Through the thin door she hears the plastic wheels of her daughter’s miniature plastic car scraping across the kitchen tile.
She hears animated booms and thuds and bangs from the television set, where her husband watches one of the James Bond movies she got him for Christmas.
Her pinkie nail makes a crisp, deliberate click as she hits the p with its recently sculpted white edge.
A green porcelain cup rests next to her on the file-cabinet-turned-bedside table that they’ve moved around with them more than they probably should have.
Her ring is turned upside down on her right fourth finger—revolved from the quickness of her hands as she writes from the recesses of her mind out to her clicking limbs.

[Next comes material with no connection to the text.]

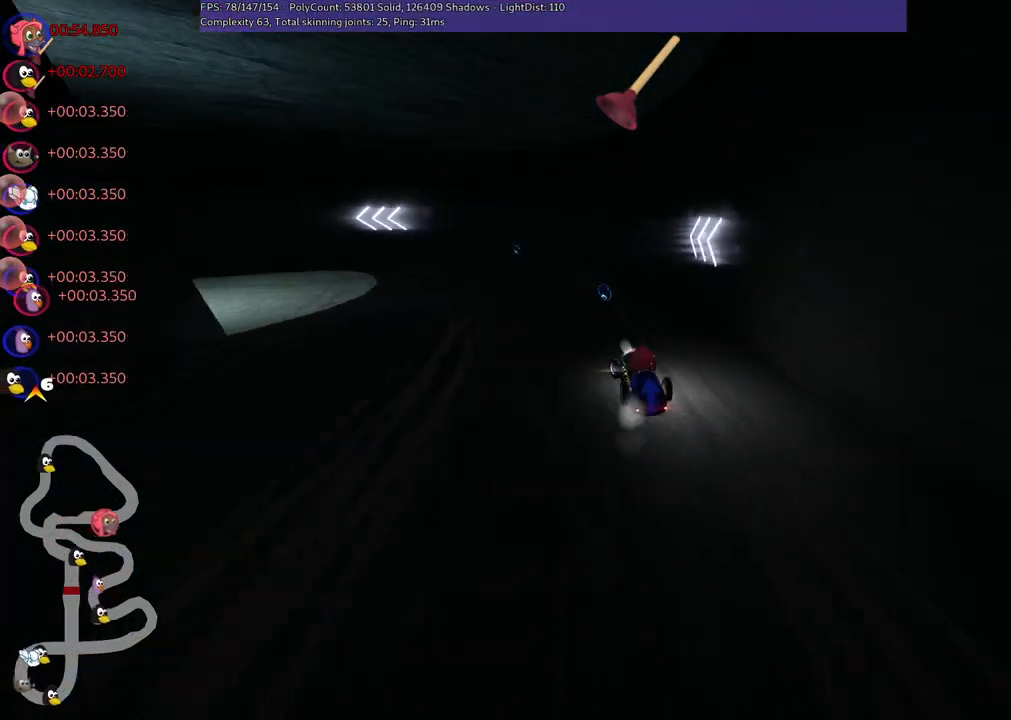
{"keys": ["left", "m", "up"], "events": []}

She feels more alive than ever—sitting in bed with only her arms moving from below their elbows—aside from the gnawing guilt that haunts her—from separating herself so fully from the two on the other side of that thin door—closed off in her snuggly cage; wintering; hibernating.
She flips her ring gem-side-up and looks at the faceted stone before it rolls over again, and she returns to her cage—to her mind.

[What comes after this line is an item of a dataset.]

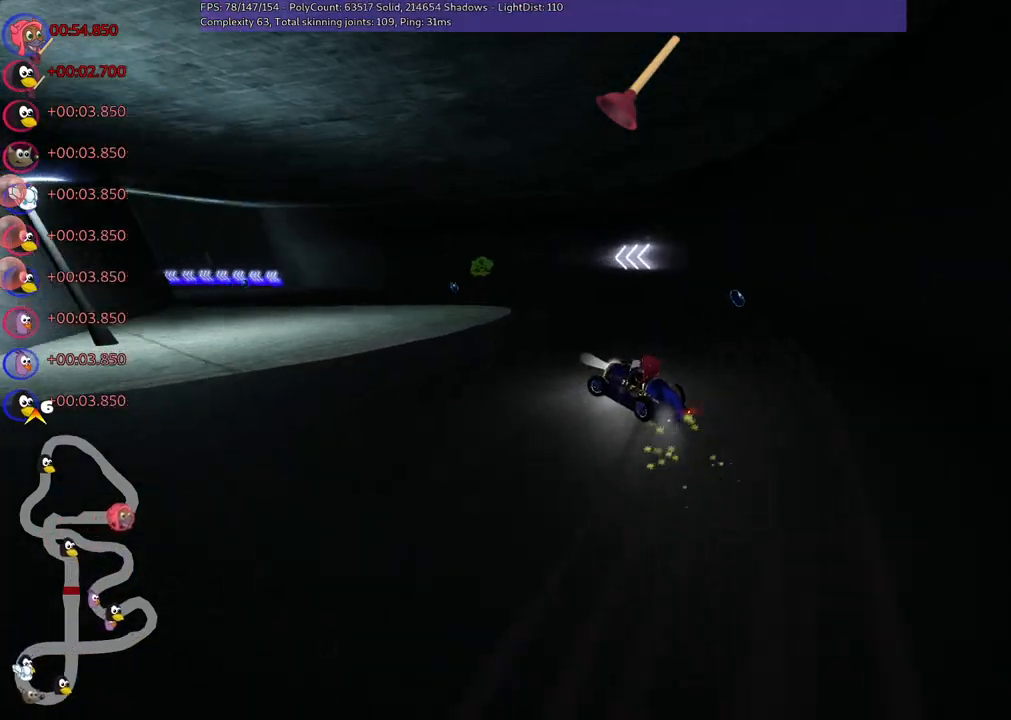
{"keys": ["left", "m", "up"], "events": []}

I hit save and close the thin, hard pieces of plastic. I shove the laptop across my turquoise quilt and stare longingly out the window at the growing, snowy-white abyss.
Chapter Five.
A life in the mind is both a lonely and joyous space of adventure.
I hear crickets chirp and the crunch, crunch, crunch of hardened pine needles and small stony gravel beneath my shoes as I hike.
I inhale—deeply, richly, completely—and I exhale it all out with a loud and audible sigh.
I figure that he must be near the top of the grueling switchback by now. I picture his bike-perched panoramic view and contemplate my own need to turn around, so that we can be in the parking lot at the same time.
(I have to be at work by four.)
Instead, I stop and sit atop a huge, grey boulder that’s easily three times my sinewy size.
I peer into my canary yellow knapsack; take out and unwrap crinkly parchment paper, unveiling a peanut butter sandwich with purple jelly leaking through the holes of the thin wheat bread. I eat hurriedly—hungrily—and then feel an immediate pang of regret. I uncross my legs and spread them out, looking at ankle-length socks and my slate blue trail sneakers before swinging sun-bronzed, muscle-etched calves over the weathered rock ledge; placing the rubberized soles of my feet back onto the trail.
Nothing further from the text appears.